Re: [kernel-hardening] Re: [PATCH resend 2/2] userns: control capabilities of some user namespaces
From: Serge E. Hallyn
Date: Mon Nov 06 2017 - 22:23:18 EST
On Mon, Nov 06, 2017 at 09:16:03PM -0500, Daniel Micay wrote:
> On Mon, 2017-11-06 at 16:14 -0600, Serge E. Hallyn wrote:
> > Quoting Daniel Micay (danielmicay@xxxxxxxxx):
> > > Substantial added attack surface will never go away as a problem.
> > > There
> > > aren't a finite number of vulnerabilities to be found.
> >
> > There's varying levels of usefulness and quality. There is code which
> > I
> > want to be able to use in a container, and code which I can't ever see
> > a
> > reason for using there. The latter, especially if it's also in a
> > staging driver, would be nice to have a toggle to disable.
> >
> > You're not advocating dropping the added attack surface, only adding a
> > way of dealing with an 0day after the fact. Privilege raising 0days
> > can
> > exist anywhere, not just in code which only root in a user namespace
> > can
> > exercise. So from that point of view, ksplice seems a more complete
> > solution. Why not just actually fix the bad code block when we know
> > about it?
>
> That's not what I'm advocating. I only care about it for proactive
> attack surface reduction downstream. I have no interest in using it to
> block access to known vulnerabilities.
>
> > Finally, it has been well argued that you can gain many new caps from
> > having only a few others. Given that, how could you ever be sure
> > that,
> > if an 0day is found which allows root in a user ns to abuse
> > CAP_NET_ADMIN against the host, just keeping CAP_NET_ADMIN from them
> > would suffice?
>
> I didn't suggest using it that way...
>
> > It seems to me that the existing control in
> > /proc/sys/kernel/unprivileged_userns_clone might be the better duct
> > tape
> > in that case.

Items in a dataset:
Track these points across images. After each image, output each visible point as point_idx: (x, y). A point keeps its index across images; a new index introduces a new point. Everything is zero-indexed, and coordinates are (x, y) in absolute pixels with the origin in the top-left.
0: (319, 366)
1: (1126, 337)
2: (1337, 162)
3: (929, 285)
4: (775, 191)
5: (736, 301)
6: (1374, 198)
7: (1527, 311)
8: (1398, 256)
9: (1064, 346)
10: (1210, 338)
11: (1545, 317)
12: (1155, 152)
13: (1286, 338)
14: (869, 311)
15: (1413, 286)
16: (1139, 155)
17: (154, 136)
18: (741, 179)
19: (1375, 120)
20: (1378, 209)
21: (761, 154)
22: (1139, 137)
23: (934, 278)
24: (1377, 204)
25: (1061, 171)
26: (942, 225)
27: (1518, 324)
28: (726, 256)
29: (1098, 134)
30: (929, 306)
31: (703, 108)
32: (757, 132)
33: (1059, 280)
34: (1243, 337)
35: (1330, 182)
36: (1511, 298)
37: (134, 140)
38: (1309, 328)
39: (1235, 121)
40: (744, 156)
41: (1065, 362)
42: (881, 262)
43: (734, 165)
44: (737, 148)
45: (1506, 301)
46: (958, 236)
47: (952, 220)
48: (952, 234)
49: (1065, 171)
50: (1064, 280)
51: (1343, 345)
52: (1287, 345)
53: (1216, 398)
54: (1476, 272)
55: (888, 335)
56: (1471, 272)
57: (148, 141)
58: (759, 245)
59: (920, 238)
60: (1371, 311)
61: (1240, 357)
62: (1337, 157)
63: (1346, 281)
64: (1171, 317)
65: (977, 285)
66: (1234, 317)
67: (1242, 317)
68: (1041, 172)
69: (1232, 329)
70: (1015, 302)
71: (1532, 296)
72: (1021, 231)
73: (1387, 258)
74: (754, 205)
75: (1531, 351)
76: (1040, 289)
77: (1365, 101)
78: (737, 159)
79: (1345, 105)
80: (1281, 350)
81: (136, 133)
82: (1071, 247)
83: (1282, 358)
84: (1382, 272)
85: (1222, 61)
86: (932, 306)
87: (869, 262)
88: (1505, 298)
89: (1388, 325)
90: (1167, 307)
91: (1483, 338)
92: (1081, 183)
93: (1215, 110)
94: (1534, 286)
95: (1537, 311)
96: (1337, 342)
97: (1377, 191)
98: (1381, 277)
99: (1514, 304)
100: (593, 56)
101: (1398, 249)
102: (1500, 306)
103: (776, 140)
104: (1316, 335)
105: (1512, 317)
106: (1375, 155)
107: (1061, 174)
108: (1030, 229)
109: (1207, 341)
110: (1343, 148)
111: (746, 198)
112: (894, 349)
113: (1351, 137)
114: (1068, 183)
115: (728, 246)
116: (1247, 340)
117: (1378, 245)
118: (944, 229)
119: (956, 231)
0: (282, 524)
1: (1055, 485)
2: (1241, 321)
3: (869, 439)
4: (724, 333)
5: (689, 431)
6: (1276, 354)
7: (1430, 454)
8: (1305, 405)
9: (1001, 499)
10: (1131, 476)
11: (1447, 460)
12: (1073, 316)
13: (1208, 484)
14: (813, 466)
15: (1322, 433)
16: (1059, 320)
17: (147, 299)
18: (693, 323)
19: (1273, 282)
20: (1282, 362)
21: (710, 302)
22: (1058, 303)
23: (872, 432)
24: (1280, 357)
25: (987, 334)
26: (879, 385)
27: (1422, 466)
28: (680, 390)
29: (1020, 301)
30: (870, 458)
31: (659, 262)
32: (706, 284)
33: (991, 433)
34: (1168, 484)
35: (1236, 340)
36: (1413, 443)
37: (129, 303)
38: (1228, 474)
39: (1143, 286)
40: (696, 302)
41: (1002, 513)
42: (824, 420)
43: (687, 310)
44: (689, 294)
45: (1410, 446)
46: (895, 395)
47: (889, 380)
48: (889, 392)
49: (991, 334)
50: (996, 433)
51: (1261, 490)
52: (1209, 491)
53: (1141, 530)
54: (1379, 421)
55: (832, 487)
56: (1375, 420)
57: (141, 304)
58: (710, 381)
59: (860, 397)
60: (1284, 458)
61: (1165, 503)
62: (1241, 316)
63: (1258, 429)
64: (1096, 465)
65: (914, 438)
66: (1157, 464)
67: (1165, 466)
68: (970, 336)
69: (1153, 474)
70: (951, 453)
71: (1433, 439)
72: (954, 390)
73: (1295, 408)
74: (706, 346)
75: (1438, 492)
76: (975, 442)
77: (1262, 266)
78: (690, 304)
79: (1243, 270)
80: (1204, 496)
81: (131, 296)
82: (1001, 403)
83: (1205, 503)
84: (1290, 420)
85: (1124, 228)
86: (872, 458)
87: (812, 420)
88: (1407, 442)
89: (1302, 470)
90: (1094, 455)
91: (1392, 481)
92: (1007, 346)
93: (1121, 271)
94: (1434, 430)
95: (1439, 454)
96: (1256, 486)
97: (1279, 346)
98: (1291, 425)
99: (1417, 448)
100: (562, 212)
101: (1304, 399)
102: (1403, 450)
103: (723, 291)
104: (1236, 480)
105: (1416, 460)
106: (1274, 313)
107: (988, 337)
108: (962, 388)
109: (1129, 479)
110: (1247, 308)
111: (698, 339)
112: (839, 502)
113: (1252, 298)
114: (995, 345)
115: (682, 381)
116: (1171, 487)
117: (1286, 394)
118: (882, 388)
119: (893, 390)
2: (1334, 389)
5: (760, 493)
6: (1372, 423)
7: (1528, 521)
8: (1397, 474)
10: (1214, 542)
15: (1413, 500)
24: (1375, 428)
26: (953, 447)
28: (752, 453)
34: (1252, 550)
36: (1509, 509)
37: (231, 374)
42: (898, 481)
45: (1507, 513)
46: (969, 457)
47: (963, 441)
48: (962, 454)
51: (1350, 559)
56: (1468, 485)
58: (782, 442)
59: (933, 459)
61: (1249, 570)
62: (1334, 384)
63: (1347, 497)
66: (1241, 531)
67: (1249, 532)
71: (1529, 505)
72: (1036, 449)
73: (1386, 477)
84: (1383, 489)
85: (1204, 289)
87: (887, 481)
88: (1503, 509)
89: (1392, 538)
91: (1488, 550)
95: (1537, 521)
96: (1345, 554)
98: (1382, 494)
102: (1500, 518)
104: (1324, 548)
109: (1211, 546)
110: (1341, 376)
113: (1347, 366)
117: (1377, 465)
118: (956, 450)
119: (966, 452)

▶ **WORK INSTRUCTIONS**
1. What existing control does the userns mailing-list thread name as possibly the better duct tape?
2. Please resume the userns mailing-list thread after its last line.

▶ **ANSWERS PROVIDED**
1. The existing control in /proc/sys/kernel/unprivileged_userns_clone.

2.
>
> There's no such thing as unprivileged_userns_clone in mainline.
Hm. I was sure Kees had gotten that in... I guess I was wrong.
> The advantage of this over unprivileged_userns_clone in Debian and maybe
> some other distributions is not giving up unprivileged app containers /
> sandboxes implemented via user namespaces. For example, Chromium's user
> namespace sandbox likely only needs to have CAP_SYS_CHROOT. Chromium
> will be dropping their setuid sandbox, forcing usage of user namespaces
> to avoid losing the sandbox which will greatly increase local kernel
> attack surface on the host by exposing netfilter management, etc. to
> unprivileged users.
>
> The proposed approach isn't necessarily the best way to implement this
> kind of mitigation but I think it's filling a real need.
I think I definately prefer what I mentioned in the email to Boris.
Basically a "permanent capability bounding set". The normal bounding
set gets reset to a full set on every new user_ns creation. In this
proposal, it would instead be set to the calling task's permanent
capability set, which starts (at boot) full, and which privileged
tasks can pull capabilities out of.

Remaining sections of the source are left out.